_About this task_: Rewrite the part that opens with the line containing "Between 揽镜六言三首 其三" and closes with the line containing "Between Criminal Sexual", changing "series" to "data set" and leaving everything else as it is.

[[ Raw data open ]]

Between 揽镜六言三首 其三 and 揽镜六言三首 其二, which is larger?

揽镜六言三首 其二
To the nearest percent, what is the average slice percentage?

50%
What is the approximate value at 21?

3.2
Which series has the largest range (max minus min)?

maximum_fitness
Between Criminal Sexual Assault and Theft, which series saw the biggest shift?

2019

[[ Raw data closed ]]
[[ Raw data open ]]

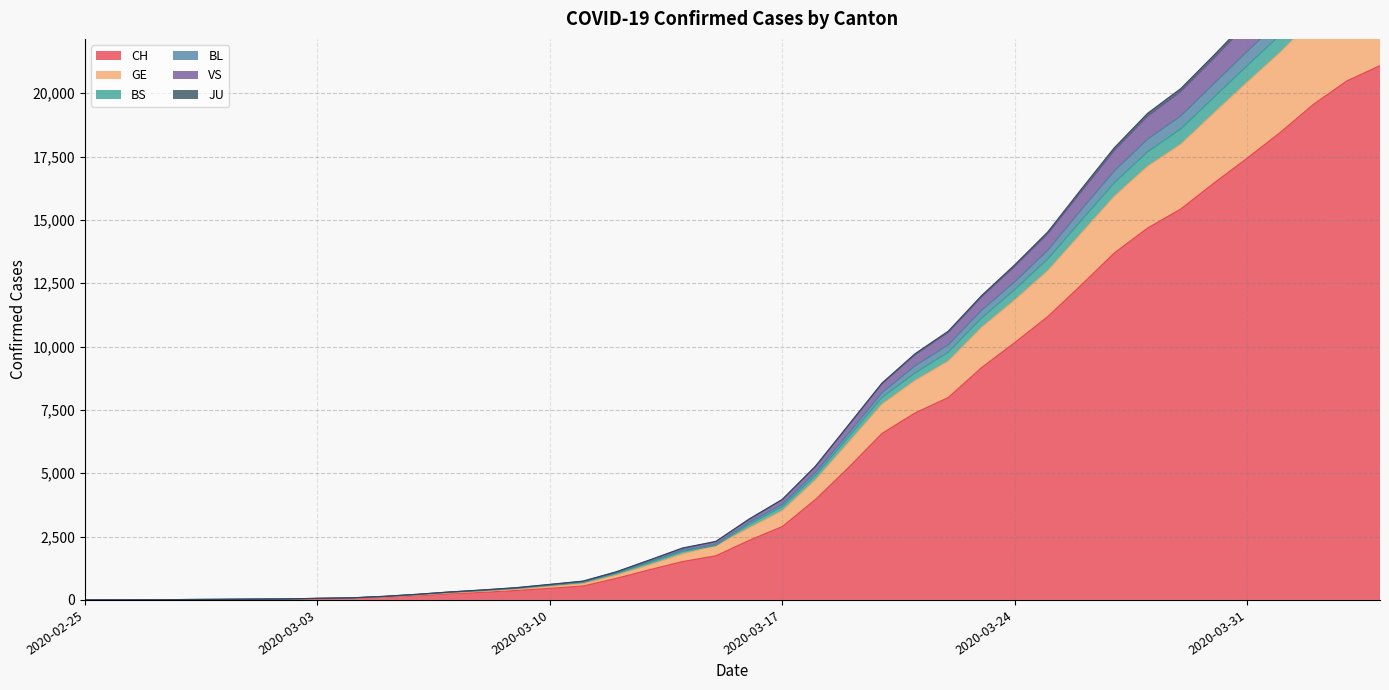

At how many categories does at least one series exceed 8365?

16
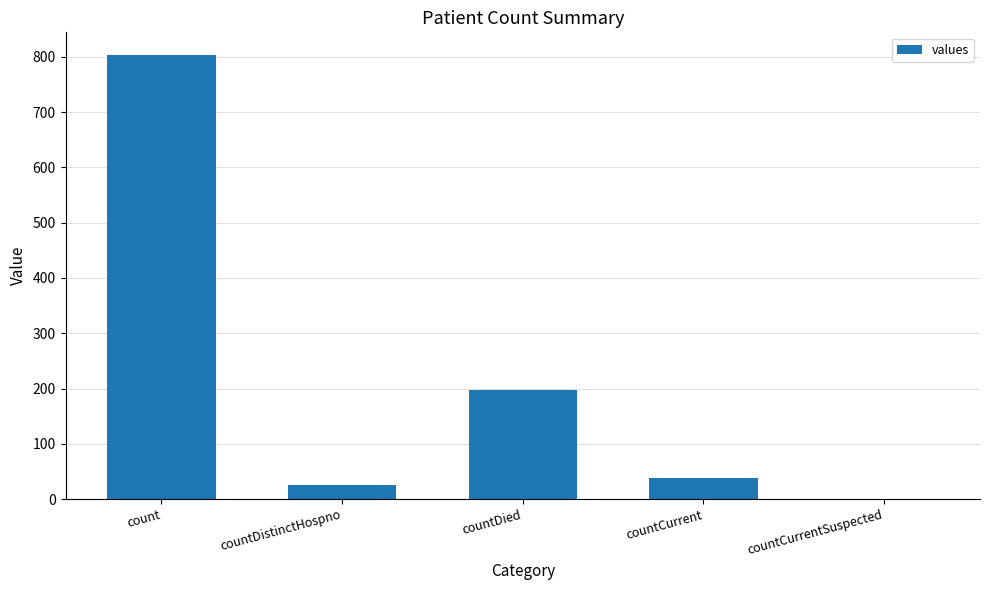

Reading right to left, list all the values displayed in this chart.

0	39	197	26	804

[[ Raw data closed ]]

_Output_:
Between 揽镜六言三首 其三 and 揽镜六言三首 其二, which is larger?

揽镜六言三首 其二
To the nearest percent, what is the average slice percentage?

50%
What is the approximate value at 21?

3.2
Which data set has the largest range (max minus min)?

maximum_fitness
Between Criminal Sexual Assault and Theft, which data set saw the biggest shift?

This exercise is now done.